FIGS. 9(a)-(b) depict an example of integrating an user's image
(FIG. 9(a)) into a cutout image as shown by FIG. 9(b) using the
methods described above.
[0053] In addition to the above mentioned examples, various other
modifications and alterations of the invention may be made without
departing from the invention. Accordingly, the above disclosure is
not to be considered as limiting and the appended claims are to be
interpreted as encompassing the true spirit and the entire scope of
the invention.
[0054] One embodiment may be implemented using a conventional
general purpose or a specialized digital computer or
microprocessor(s) programmed according to the teachings of the
present disclosure, as will be apparent to those skilled in the
computer art. Appropriate software coding can readily be prepared
by skilled programmers based on the teachings of the present
disclosure, as will be apparent to those skilled in the software
art. The invention may also be implemented by the preparation of
integrated circuits or by interconnecting an appropriate network of
conventional component circuits, as will be readily apparent to
those skilled in the art.

DATA EXTRACTS:
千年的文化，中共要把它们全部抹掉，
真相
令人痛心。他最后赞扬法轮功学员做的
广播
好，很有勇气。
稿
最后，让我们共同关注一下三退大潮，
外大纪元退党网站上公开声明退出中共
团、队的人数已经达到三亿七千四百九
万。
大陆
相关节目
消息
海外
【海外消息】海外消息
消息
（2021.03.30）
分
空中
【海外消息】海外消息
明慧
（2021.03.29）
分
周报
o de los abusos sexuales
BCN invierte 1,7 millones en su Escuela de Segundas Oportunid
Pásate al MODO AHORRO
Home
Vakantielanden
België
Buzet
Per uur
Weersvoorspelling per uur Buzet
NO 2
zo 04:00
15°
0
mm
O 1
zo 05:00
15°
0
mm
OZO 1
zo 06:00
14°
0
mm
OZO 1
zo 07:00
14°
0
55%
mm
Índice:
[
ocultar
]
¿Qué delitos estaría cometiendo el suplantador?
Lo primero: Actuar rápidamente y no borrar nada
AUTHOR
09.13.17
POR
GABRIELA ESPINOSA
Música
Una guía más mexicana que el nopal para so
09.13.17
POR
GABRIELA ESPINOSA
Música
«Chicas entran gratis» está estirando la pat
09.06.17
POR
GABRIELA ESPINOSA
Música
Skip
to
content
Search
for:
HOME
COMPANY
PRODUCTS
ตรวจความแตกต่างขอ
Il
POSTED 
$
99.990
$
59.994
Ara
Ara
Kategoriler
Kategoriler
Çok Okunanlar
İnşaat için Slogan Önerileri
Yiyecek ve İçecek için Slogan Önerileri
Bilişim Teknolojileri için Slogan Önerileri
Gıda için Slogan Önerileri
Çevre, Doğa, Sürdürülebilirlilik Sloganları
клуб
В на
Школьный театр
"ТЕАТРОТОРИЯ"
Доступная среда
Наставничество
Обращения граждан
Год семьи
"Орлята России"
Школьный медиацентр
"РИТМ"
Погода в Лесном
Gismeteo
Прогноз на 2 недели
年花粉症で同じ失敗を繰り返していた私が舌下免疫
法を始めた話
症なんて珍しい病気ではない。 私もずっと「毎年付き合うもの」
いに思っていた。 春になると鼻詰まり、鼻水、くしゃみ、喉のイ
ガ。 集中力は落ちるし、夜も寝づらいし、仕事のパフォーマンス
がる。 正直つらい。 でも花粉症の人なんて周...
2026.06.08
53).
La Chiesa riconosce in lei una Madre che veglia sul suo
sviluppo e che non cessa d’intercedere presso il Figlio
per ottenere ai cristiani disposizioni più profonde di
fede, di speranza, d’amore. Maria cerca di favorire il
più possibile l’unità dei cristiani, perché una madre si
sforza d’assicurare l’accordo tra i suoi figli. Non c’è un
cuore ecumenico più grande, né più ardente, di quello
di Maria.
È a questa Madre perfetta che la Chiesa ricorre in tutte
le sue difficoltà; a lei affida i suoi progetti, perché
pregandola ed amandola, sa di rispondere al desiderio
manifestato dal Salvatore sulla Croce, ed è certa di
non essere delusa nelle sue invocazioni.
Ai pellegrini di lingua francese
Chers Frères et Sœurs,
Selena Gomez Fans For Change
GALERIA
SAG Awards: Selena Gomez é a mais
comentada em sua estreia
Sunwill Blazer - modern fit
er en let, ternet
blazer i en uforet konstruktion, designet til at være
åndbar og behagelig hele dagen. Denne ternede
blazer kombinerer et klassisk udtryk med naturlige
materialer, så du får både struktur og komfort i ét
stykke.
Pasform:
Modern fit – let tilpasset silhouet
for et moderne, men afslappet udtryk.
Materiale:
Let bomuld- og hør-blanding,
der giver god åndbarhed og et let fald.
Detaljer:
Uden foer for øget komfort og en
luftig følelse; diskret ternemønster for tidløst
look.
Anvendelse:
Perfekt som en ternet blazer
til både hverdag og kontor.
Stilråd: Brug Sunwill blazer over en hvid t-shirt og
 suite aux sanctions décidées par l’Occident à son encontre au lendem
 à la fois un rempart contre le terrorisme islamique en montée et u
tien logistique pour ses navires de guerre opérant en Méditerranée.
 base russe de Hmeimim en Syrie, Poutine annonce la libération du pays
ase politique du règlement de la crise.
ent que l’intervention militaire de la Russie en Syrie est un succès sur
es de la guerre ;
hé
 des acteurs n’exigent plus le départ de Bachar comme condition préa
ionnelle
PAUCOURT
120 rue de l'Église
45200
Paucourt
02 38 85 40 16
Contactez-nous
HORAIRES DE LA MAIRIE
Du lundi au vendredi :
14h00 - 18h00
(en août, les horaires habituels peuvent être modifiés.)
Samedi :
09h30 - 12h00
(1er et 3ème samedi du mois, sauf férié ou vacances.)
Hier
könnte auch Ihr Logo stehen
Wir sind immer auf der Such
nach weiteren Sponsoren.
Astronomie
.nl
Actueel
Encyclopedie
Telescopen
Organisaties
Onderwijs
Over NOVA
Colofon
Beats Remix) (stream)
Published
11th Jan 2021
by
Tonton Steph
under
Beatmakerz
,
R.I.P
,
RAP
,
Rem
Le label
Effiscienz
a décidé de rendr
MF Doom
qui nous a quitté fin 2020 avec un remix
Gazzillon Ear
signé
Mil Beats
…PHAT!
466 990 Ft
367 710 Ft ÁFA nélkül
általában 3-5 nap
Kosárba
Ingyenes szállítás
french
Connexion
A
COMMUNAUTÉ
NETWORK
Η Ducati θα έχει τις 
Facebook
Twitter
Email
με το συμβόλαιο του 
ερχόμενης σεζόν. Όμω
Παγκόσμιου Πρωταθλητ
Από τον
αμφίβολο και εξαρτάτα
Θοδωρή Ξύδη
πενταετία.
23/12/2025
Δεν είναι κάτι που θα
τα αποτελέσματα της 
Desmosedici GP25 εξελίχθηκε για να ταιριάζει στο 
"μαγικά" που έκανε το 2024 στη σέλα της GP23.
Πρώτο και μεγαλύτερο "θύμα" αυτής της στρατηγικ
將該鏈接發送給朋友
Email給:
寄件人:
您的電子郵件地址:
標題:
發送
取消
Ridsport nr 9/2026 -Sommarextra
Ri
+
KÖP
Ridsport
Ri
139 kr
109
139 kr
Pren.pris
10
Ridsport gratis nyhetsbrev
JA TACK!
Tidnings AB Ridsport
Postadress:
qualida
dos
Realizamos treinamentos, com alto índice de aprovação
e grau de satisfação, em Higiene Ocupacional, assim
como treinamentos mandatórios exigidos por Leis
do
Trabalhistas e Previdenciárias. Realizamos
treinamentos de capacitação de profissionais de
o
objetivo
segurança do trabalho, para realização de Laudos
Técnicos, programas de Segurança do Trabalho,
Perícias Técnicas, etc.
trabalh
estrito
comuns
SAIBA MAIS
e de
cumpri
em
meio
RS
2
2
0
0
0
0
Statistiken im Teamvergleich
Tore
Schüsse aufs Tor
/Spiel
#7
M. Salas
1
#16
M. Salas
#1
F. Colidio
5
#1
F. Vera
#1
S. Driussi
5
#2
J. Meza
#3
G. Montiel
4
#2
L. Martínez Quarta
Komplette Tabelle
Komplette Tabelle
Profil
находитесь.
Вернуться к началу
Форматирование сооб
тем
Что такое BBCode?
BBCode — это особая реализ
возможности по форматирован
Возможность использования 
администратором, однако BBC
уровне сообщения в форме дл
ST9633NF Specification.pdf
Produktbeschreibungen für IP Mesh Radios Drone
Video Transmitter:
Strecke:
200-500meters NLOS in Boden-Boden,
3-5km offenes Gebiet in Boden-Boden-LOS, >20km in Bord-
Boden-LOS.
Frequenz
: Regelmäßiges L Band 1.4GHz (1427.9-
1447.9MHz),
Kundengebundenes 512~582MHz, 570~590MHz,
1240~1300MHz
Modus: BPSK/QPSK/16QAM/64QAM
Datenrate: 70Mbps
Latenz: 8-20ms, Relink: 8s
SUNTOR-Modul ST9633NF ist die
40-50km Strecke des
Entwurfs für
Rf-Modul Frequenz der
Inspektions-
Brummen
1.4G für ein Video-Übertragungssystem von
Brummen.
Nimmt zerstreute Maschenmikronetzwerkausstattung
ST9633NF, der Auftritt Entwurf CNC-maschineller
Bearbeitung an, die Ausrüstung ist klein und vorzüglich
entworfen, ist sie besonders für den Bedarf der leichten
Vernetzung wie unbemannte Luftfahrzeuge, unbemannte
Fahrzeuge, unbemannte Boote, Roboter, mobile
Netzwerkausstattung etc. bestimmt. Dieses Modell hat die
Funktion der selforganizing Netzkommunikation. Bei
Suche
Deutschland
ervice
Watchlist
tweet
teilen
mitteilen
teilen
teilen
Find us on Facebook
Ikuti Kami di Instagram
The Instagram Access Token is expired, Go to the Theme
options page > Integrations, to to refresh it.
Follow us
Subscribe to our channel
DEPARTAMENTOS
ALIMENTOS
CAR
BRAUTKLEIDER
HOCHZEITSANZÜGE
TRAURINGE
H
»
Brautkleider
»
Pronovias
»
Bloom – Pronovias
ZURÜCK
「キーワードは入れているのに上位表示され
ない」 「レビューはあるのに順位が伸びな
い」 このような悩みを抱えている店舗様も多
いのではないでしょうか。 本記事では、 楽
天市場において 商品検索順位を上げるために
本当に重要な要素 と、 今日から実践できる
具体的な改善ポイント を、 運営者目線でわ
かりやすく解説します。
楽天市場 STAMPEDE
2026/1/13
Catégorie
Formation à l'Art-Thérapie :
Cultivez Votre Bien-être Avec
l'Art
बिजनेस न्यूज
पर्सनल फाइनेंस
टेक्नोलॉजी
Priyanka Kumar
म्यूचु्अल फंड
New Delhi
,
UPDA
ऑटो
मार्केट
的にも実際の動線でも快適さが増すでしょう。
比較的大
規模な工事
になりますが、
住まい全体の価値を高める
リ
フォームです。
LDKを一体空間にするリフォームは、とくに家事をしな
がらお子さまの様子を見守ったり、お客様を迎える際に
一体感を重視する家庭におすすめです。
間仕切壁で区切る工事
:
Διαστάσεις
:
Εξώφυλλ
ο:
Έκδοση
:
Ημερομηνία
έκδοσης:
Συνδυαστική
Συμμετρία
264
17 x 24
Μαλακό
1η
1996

WORK ORDER 1: Besides a programmed computer or microprocessor, what other ways of implementing the invention does the patent excerpt mention?
WORK ORDER 2: Please copy the patent excerpt word for word, between "[0054] One embodiment" and "in the art.", inclusive.
The records are separate material and have no connection to the patent excerpt.

TASK RESPONSE 1: Preparing integrated circuits or interconnecting an appropriate network of conventional component circuits.

TASK RESPONSE 2:
[0054] One embodiment may be implemented using a conventional
general purpose or a specialized digital computer or
microprocessor(s) programmed according to the teachings of the
present disclosure, as will be apparent to those skilled in the
computer art. Appropriate software coding can readily be prepared
by skilled programmers based on the teachings of the present
disclosure, as will be apparent to those skilled in the software
art. The invention may also be implemented by the preparation of
integrated circuits or by interconnecting an appropriate network of
conventional component circuits, as will be readily apparent to
those skilled in the art.